→ **DIRECTION**
Write the next part of the article below about this weekend's music and theater offerings, picking up right after its last sentence.

→ **SELECTED EXCERPT**
There’s no excuse for staying home this weekend, as a number of excellent choices are offered for aficionados of music and theater.
On the musical end of things, the Portland Conservatory of Music has three days of concerts, master classes and educational programming running Friday through Sunday. It’s the Seventh Annual Portland Early Music Festival, curated by professor Timothy Burris.
In the theater department, “Things My Mother Taught Me” is a wonderfully offbeat romantic comedy that runs through this weekend in Lewiston. It’s the first offering of the 2018-2019 season at The Public Theatre of Lewiston-Auburn.
Combining music and theater in a very experimental fashion is the shtick with “35mm: A Musical Exhibition,” a collage of photographic art and performance art. That’s happening three times this weekend at the University of Southern Maine School of Music in Gorham.
Will Portland evolve into a significant center of early classical music? When I first started covering the Maine music scene two decades ago, that question would have been totally risible, producing laughs, guffaws and snickers.

(Dataset items)
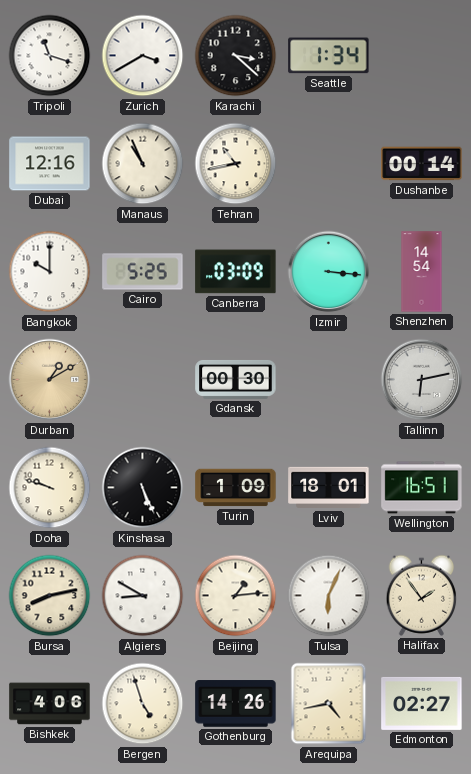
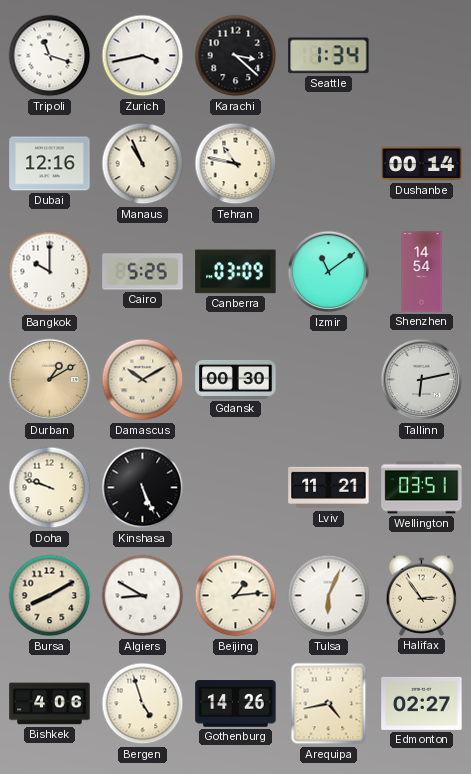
Zurich: 3:40 -> 3:43
Tehran: 10:43 -> 10:47
Izmir: 3:16 -> 11:09
Damascus: none -> 10:10
Turin: 1:09 -> none
Lviv: 18:01 -> 11:21
Wellington: 16:51 -> 03:51
Bursa: 8:13 -> 8:10
Halifax: 1:54 -> 2:54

→ **RESULT OF THIS TASK**
But that unfortunate situation has dramatically changed for the better over the years, as several early music ensembles have become established in southern Maine and at least four concert series have sprung up since 2010.
The first and broadest of these is the Portland Early Music Festival, a three-day celebration of the formative period of European classical music, generally dated between the Renaissance and the early 19th century. Curated by professor Timothy Burris, a lutenist of international distinction, the festival is produced by the Portland Conservatory of Music.
The seventh annual edition is slated for Oct. 26-28, and I’m anticipating attending at least a couple of the concerts.
Each day features a different ensemble and thematic focus. On Friday, Grand Harmonie, an ensemble formed by flutist Sarah Paysnick, will present five flute trios written by five composers between 1750 and 1800. Paysnick is a Boston musician who won the National Flute Association’s Baroque Artist award in 2009. She performs with several Boston-area early music groups.
On Saturday the featured ensemble is the Sylvia Berry Collective, formed around the eponymous fortepianist. Accompanied by violin and cello, Berry will perform a number of trios by four composers. The least-commonly played piece on the program was written by German-born Johann Schobert, a somewhat shadowy figure who worked in Paris in the 1760s.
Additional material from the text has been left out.